» **TASK INPUT**
══════
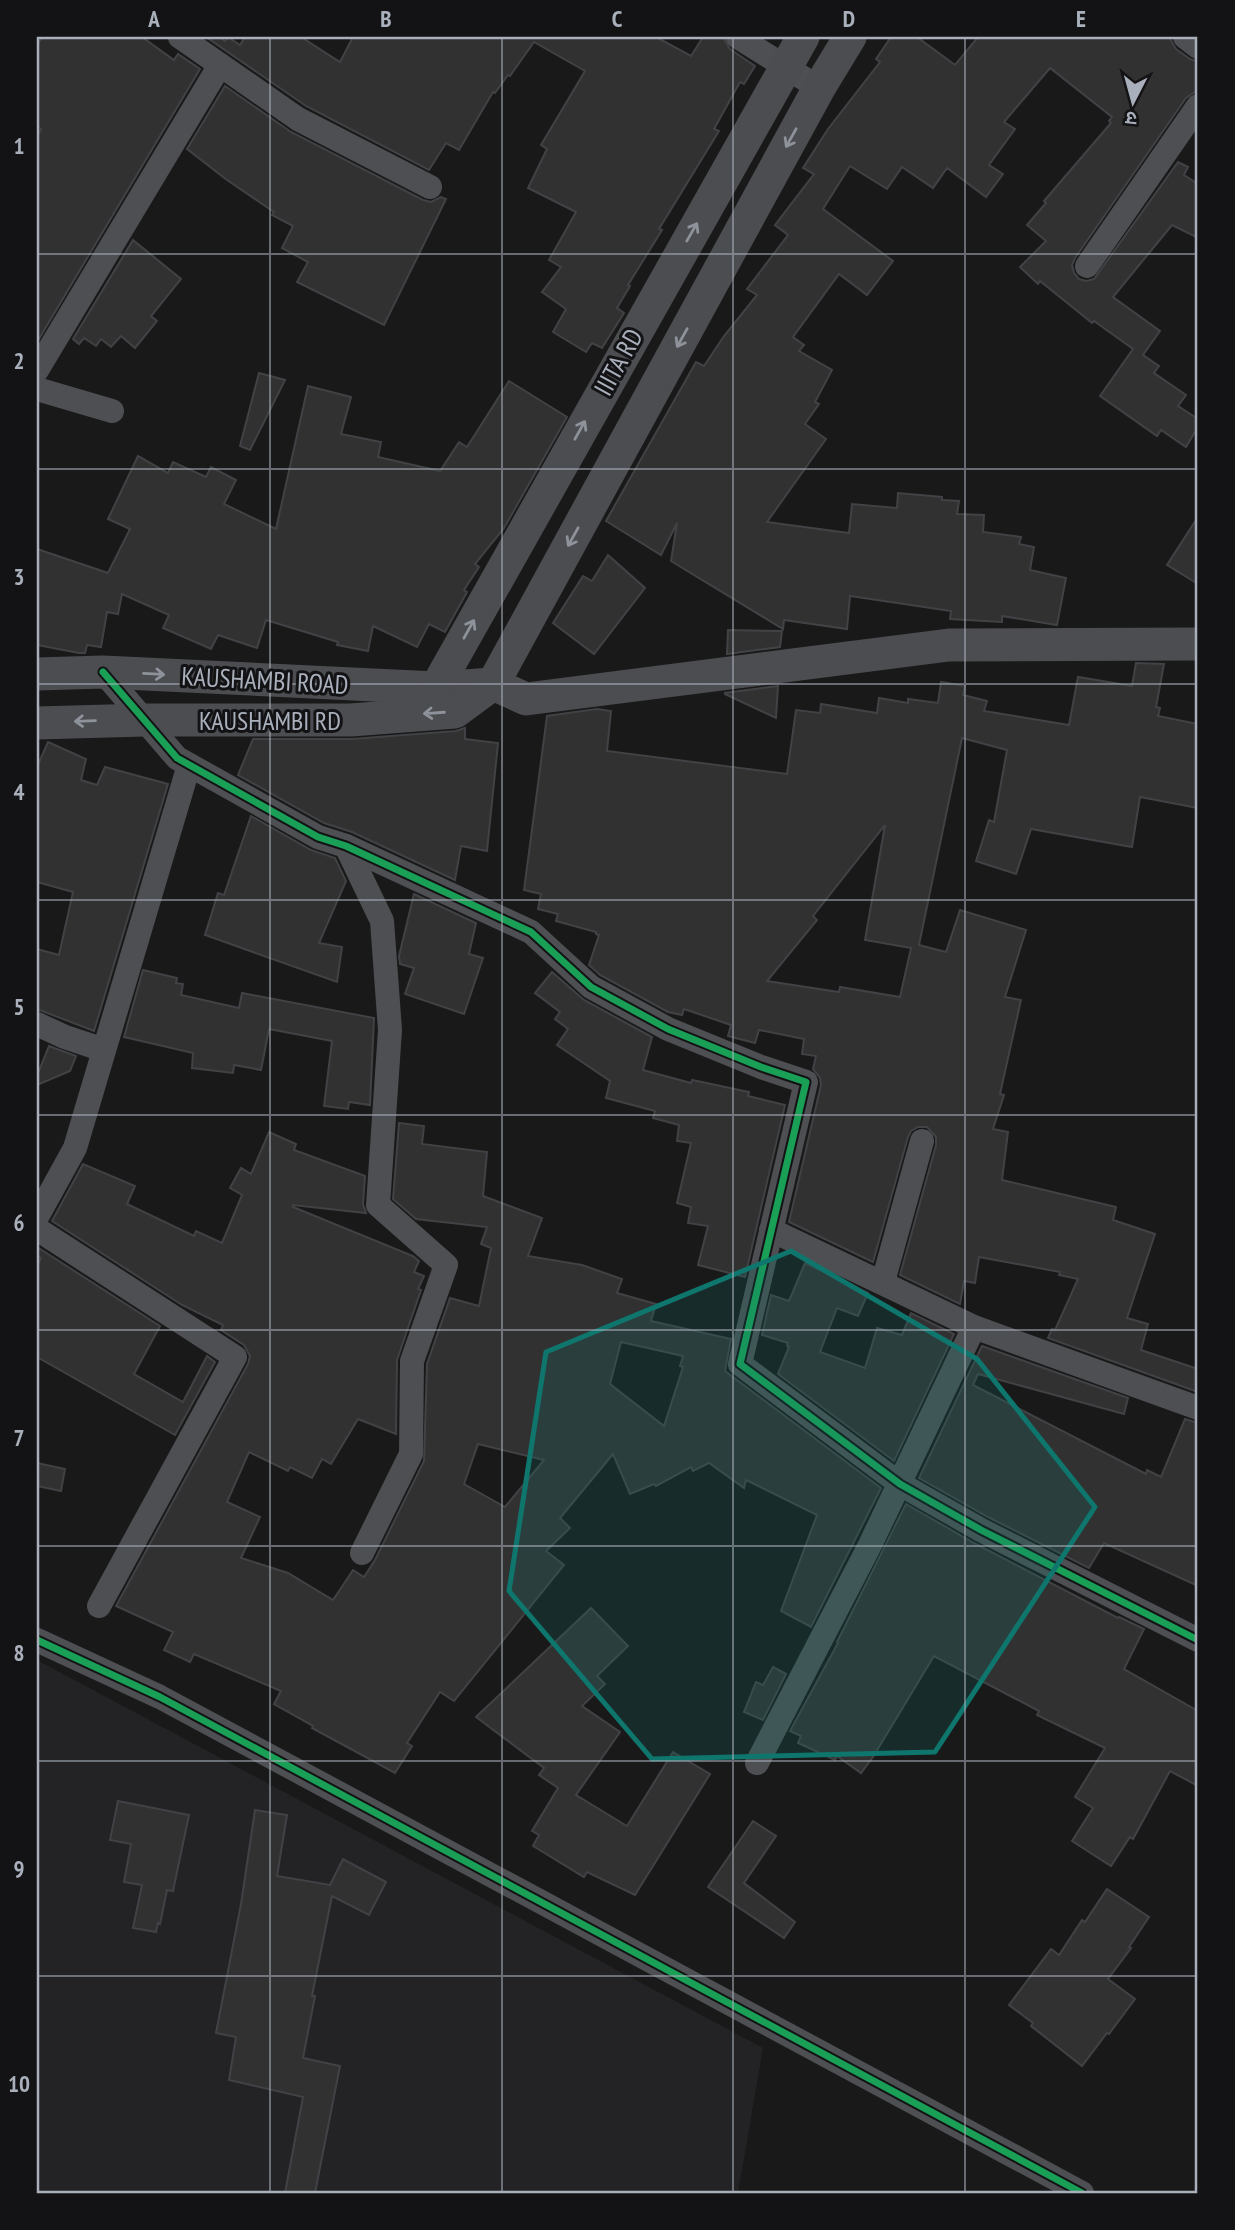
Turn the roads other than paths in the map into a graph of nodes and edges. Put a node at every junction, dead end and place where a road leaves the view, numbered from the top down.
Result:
1 (180, 37) edge
2 (738, 37) edge
3 (803, 37) edge
4 (850, 37) edge
5 (1185, 37) edge
6 (1198, 47) edge
7 (220, 65) junction
8 (786, 67) junction
9 (819, 88) junction
10 (1198, 106) edge
11 (430, 187) dead end
12 (1087, 266) dead end
13 (37, 370) edge
14 (37, 389) edge
15 (112, 411) dead end
16 (1198, 645) edge
17 (103, 672) junction
18 (37, 674) edge
19 (493, 684) junction
20 (436, 688) junction
21 (144, 720) junction
22 (37, 723) edge
23 (189, 765) junction
24 (346, 846) junction
25 (37, 1024) edge
26 (104, 1050) junction
27 (922, 1141) dead end
28 (37, 1217) edge
29 (37, 1229) edge
30 (771, 1230) junction
31 (883, 1282) junction
32 (974, 1328) junction
33 (1198, 1408) edge
34 (900, 1484) junction
35 (362, 1553) dead end
36 (99, 1606) dead end
37 (37, 1640) edge
38 (1198, 1640) edge
39 (757, 1763) dead end
40 (1083, 2193) edge

1 - 7 street
2 - 8 street
3 - 8 main road, IIITA RD
4 - 9 main road, IIITA RD
5 - 6 street
7 - 11 street
7 - 13 street
8 - 9 street
20 -> 8 main road, IIITA RD
9 -> 19 main road, IIITA RD
10 - 12 street
14 - 15 street
16 - 19 main road
17 - 18 main road, KAUSHAMBI ROAD
17 -> 20 main road, KAUSHAMBI ROAD
17 - 21 street
19 - 20 main road, KAUSHAMBI ROAD
19 -> 21 main road, KAUSHAMBI RD
21 -> 22 main road, KAUSHAMBI RD
21 - 23 street
23 - 24 street
23 - 26 street
24 - 30 street
24 - 35 street
25 - 26 street
26 - 28 street
27 - 31 street
29 - 36 street
30 - 31 street
30 - 34 street
31 - 32 street
32 - 33 street
32 - 34 street
34 - 38 street
34 - 39 street
37 - 40 street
══════
» **TASK DETAILS**
Return every line of the data above in which "dead" appears.

» **ANSWER SECTION**
Turn the roads other than paths in the map into a graph of nodes and edges. Put a node at every junction, dead end and place where a road leaves the view, numbered from the top down.
11 (430, 187) dead end
12 (1087, 266) dead end
15 (112, 411) dead end
27 (922, 1141) dead end
35 (362, 1553) dead end
36 (99, 1606) dead end
39 (757, 1763) dead end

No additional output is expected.